Heu, les gardiens de la révolution n'ont pas rendu la ceinture de sécurité obligatoire ?
Ainsi, à quelques rares exceptions près (notamment le point de vue sur la prostituée qui s'éloigne), les deux caméras du film sont posées à l'avant de la voiture (unique décor du film), l'une tournée vers le passager, l'autre vers la conductrice. Pas de lumière rajoutée, pas d'équipe technique autour et surtout : pas de présence du réalisateur qui ne découvre le résultat qu'après la ballade de plusieurs dizaines de minutes de la voiture.
La direction des comédiens est elle aussi réduite au minimum. Les deux comédiens reçoivent des indications (séparément et à l'insu l'un de l'autre) très sommaires sur leur personnage, sur quelques dialogues à dire, et c'est tout. Tout le reste est improvisation. Dans le même souci de réduire au maximum la mise en scène, Abbas Kiarostami ne fait pas de seconde prise juste après la première. Il attend plusieurs semaines pour faire rejouer la scène, afin de retrouver la fraicheur et le naturel de ses comédiens.

::::::::

__Consigne de travail__. Rédigez la suite du texte sur le tournage du film d'Abbas Kiarostami, en reprenant après sa dernière phrase.

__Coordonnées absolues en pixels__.
::::::::

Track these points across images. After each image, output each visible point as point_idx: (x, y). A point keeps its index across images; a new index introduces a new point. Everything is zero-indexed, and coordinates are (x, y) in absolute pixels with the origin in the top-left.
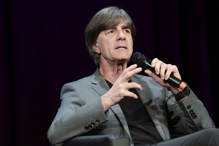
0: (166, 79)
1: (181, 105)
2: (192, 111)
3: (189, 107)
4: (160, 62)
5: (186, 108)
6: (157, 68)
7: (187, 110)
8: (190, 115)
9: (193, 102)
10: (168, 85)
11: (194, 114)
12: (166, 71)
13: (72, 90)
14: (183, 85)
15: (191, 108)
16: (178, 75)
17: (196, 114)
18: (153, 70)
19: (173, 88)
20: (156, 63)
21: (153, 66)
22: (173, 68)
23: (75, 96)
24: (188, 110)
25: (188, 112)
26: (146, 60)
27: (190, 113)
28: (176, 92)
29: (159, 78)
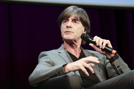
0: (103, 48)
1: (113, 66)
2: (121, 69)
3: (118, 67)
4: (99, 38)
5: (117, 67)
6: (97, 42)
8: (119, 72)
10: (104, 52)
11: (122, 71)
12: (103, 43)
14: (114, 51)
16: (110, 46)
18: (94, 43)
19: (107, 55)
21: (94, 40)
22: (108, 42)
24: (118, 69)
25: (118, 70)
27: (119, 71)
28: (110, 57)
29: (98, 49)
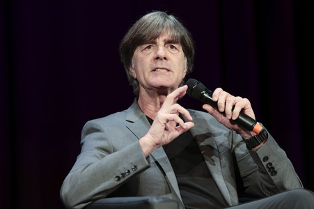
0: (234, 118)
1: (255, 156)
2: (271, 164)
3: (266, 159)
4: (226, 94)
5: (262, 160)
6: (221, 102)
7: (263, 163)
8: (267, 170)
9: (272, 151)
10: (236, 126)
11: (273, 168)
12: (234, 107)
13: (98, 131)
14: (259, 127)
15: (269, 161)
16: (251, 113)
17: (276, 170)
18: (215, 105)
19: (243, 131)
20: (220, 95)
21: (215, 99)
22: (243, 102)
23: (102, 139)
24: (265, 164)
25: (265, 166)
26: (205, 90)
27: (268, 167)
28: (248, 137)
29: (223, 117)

::::::::

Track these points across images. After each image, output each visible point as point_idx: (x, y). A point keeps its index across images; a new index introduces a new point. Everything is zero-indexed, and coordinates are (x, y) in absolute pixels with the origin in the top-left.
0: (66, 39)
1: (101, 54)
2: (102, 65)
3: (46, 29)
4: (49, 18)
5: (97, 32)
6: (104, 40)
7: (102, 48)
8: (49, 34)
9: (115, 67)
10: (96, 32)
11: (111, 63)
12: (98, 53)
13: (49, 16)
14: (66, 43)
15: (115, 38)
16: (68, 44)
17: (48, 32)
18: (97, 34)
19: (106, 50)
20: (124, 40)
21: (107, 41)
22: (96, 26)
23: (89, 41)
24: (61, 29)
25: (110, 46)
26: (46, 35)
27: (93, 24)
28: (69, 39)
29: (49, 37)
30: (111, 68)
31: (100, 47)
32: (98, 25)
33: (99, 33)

::::::::

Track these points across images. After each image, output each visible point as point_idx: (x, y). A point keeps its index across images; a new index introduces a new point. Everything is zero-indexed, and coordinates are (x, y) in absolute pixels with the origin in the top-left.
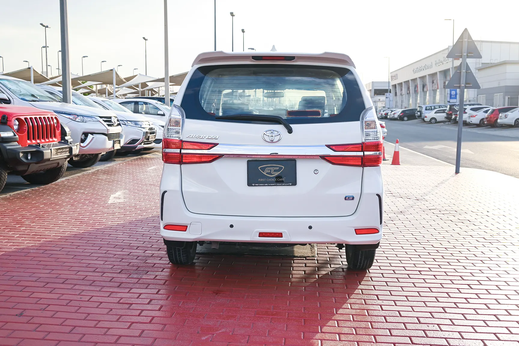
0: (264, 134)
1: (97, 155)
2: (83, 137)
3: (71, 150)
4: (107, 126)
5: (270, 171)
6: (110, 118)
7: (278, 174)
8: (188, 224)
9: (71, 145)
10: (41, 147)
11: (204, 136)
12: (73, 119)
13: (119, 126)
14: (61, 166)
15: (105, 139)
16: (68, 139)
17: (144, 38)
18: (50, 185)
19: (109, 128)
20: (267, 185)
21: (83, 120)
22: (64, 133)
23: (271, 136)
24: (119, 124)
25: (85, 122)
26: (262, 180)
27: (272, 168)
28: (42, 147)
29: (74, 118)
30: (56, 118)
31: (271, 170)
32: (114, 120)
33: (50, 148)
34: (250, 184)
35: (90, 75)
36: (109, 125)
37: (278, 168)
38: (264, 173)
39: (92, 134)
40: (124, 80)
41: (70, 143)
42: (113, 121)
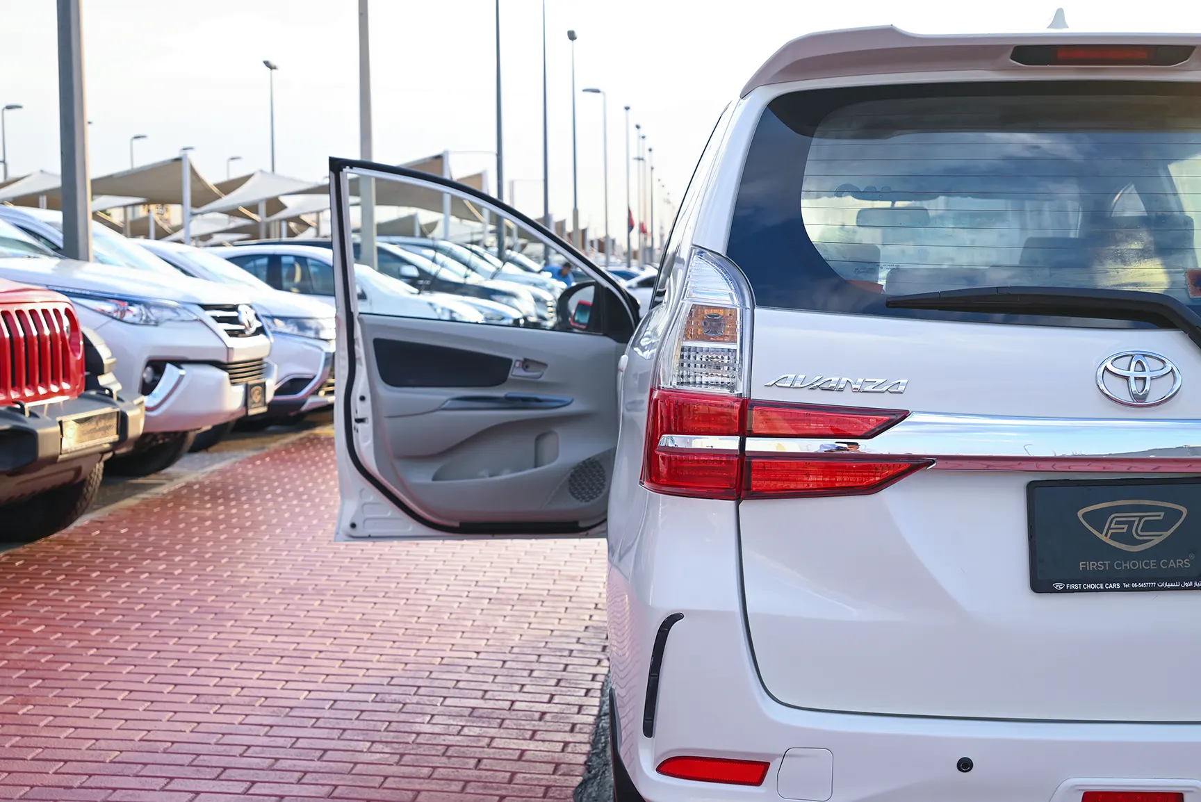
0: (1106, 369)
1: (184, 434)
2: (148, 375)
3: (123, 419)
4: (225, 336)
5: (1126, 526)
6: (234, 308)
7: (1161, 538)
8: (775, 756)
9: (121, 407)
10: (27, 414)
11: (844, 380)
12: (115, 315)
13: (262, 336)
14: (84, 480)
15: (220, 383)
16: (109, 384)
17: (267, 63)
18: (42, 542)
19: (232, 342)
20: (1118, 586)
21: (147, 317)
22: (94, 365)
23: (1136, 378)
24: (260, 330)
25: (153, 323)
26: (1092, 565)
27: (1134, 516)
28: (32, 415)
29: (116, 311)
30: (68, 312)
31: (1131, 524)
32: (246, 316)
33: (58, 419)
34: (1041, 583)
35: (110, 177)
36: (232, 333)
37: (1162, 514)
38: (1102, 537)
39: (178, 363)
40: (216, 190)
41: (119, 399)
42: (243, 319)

::::::::

__Réponse attendue__.
Le résultat est sidérant. Certes, le film est long, il faut fournir un effort pour y entrer et y adhérer. Le réalisateur semble d'ailleurs le savoir, car il agrémente le film d'un compte à rebours (qui permet de nous rappeler qu'on approche de la fin et qu'il faut encore s'accrocher) et les parties, elles aussi, sont de plus en plus courtes. Mais une fois qu'on entre dans cet univers, on assiste à une expérience (voire une expérimentation) de cinéma. On sent l'absence de mise en scène, on sait qu'il n'y a pas d'histoire à proprement parler, seulement à partir d'un moment, un thème majeur apparaît, s'extrait de tout ce flot de paroles : les femmes dans la société irannienne.Il y a l'héroïne bien sûr, celle qui tente de mener sa barque (ici sa voiture) au milieu de la ville, qui est divorcée, qui travaille, qui n'a pas la garde de son enfant. Elle représente bien évidemment la modernité. Ensuite il y a les amies qui représentent la tradition : celle, par exemple, qui s'est mise à prier, non par croyance en Dieu, mais parce qu'elle aimerait bien que certains de ses rêves s'accomplissent. Il y a aussi celle qui est hors de la société (du moins apparemment) ; une prostituée… Seul non-femme : le fils. Personnage finalement terrible et qui incarne la vision pessimiste du réalisateur : on sent qu'il deviendra finalement comme son père, qu'il souhaitera avoir une femme à la maison, qui ne travaille pas et qui passera son temps à lui préparer à manger…
Mais le plus fort, c'est que toute cette histoire n'est pas visible d'une manière frontale. Le spectateur doit fournir un effort pour isoler les thèmes et découvrir ce que tout cela veut dire. Il fait un peu une auto-psychanalyse : qu'est-ce que je vois, qu'est-ce que je ressens, et finalement, qu'est-ce que tout cela veut dire. Pas de violence dramatique dans le film, pas de retournement de situation ou autres " violences " créées finalement par la main du dieu Réalisateur. Non, rien de tel. Ce serait plutôt la lenteur et la douceur d'une photo qui se révèle dans le bain du photographe…
Etonnant.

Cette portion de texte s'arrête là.